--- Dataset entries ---

───

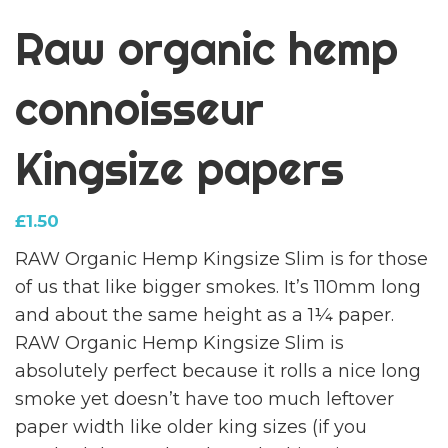
Raw organic hemp
connoisseur
Kingsize papers
£
1.50
RAW Organic Hemp Kingsize Slim is for those
of us that like bigger smokes. It’s 110mm long
and about the same height as a 1¼ paper.
RAW Organic Hemp Kingsize Slim is
absolutely perfect because it rolls a nice long
smoke yet doesn’t have too much leftover
paper width like older king sizes (if you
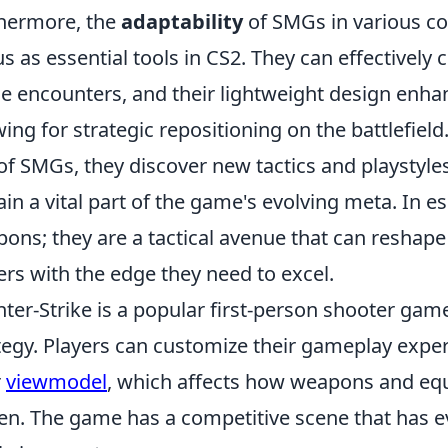
hermore, the
adaptability
of SMGs in various com
us as essential tools in CS2. They can effectively c
e encounters, and their lightweight design enh
wing for strategic repositioning on the battlefield
of SMGs, they discover new tactics and playstyl
in a vital part of the game's evolving meta. In e
ons; they are a tactical avenue that can resha
ers with the edge they need to excel.
ter-Strike is a popular first-person shooter g
tegy. Players can customize their gameplay exper
r
viewmodel
, which affects how weapons and eq
en. The game has a competitive scene that has ev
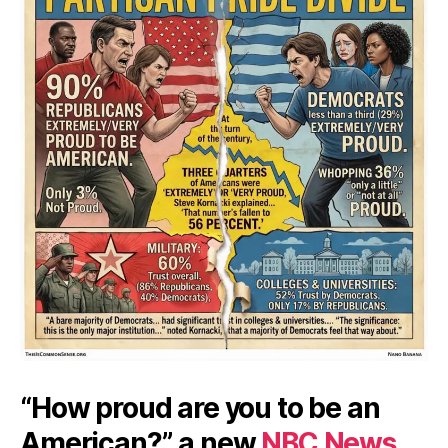
“How proud are you to be an
American?” a new
NBC News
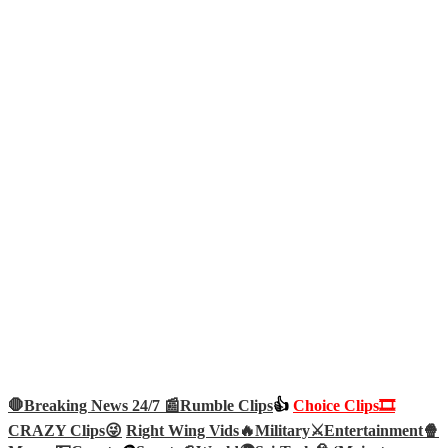
🛑Breaking News 24/7 📰
Rumble Clips
👍
Choice Clips🎞️
CRAZY Clips😜
Right Wing Vids🔥
Military⚔️
Entertainment🍿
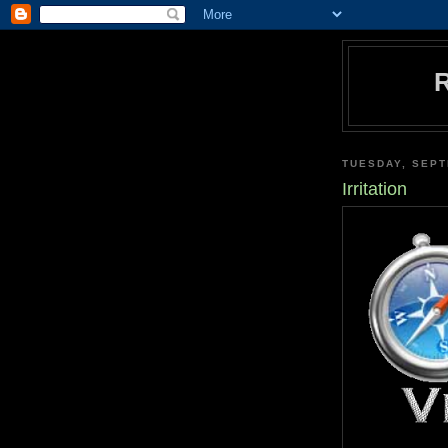
TUESDAY, SEPT
Irritation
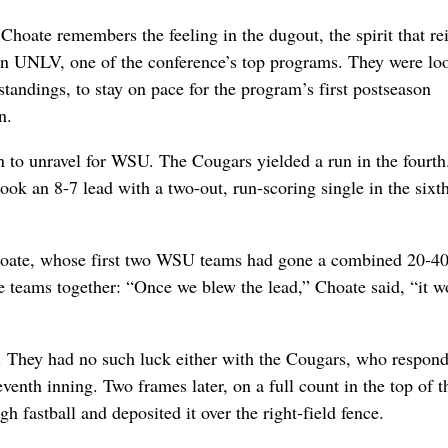
te remembers the feeling in the dugout, the spirit that rei
 on UNLV, one of the conference’s top programs. They were lo
standings, to stay on pace for the program’s first postseason
n.
n to unravel for WSU. The Cougars yielded a run in the fourt
took an 8-7 lead with a two-out, run-scoring single in the sixt
Choate, whose first two WSU teams had gone a combined 20-40
 teams together: “Once we blew the lead,” Choate said, “it w
te. They had no such luck either with the Cougars, who respon
venth inning. Two frames later, on a full count in the top of t
h fastball and deposited it over the right-field fence.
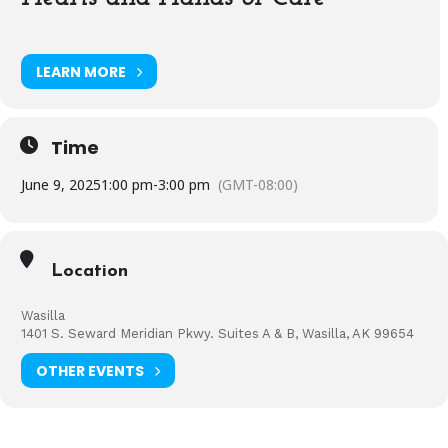
LEARN MORE
Time
June 9, 2025
1:00 pm
-
3:00 pm
(GMT-08:00)
Location
Wasilla
1401 S. Seward Meridian Pkwy. Suites A & B, Wasilla, AK 99654
OTHER EVENTS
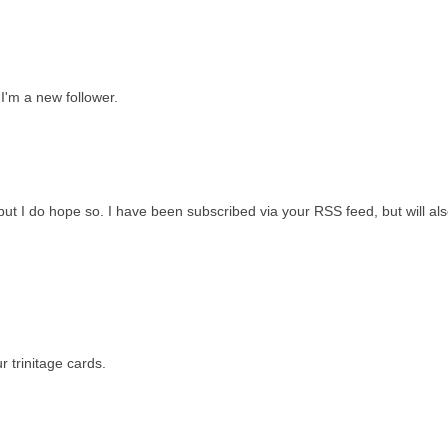
 I'm a new follower.
 but I do hope so. I have been subscribed via your RSS feed, but will als
 trinitage cards.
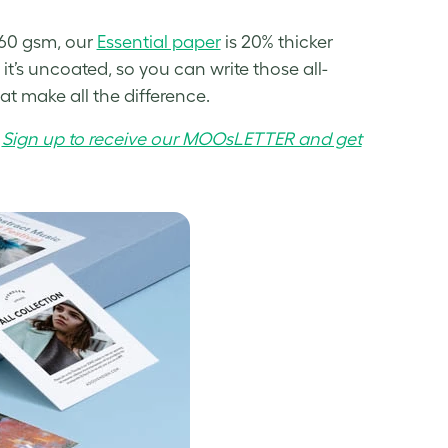
160 gsm, our
Essential paper
is 20% thicker
it’s uncoated, so you can write those all-
hat make all the difference.
.
Sign up to receive our MOOsLETTER and get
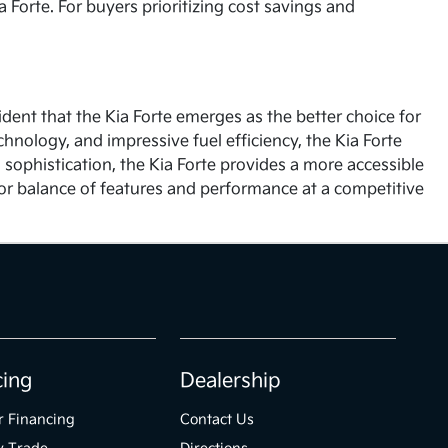
 Forte. For buyers prioritizing cost savings and
ident that the Kia Forte emerges as the better choice for
chnology, and impressive fuel efficiency, the Kia Forte
 sophistication, the Kia Forte provides a more accessible
ior balance of features and performance at a competitive
cing
Dealership
r Financing
Contact Us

───

--- TASK PROMPT ---
The expected answer is every line in the data above that carries the string "those".

--- ANSWER BOX ---
RAW Organic Hemp Kingsize Slim is for those
it’s uncoated, so you can write those all-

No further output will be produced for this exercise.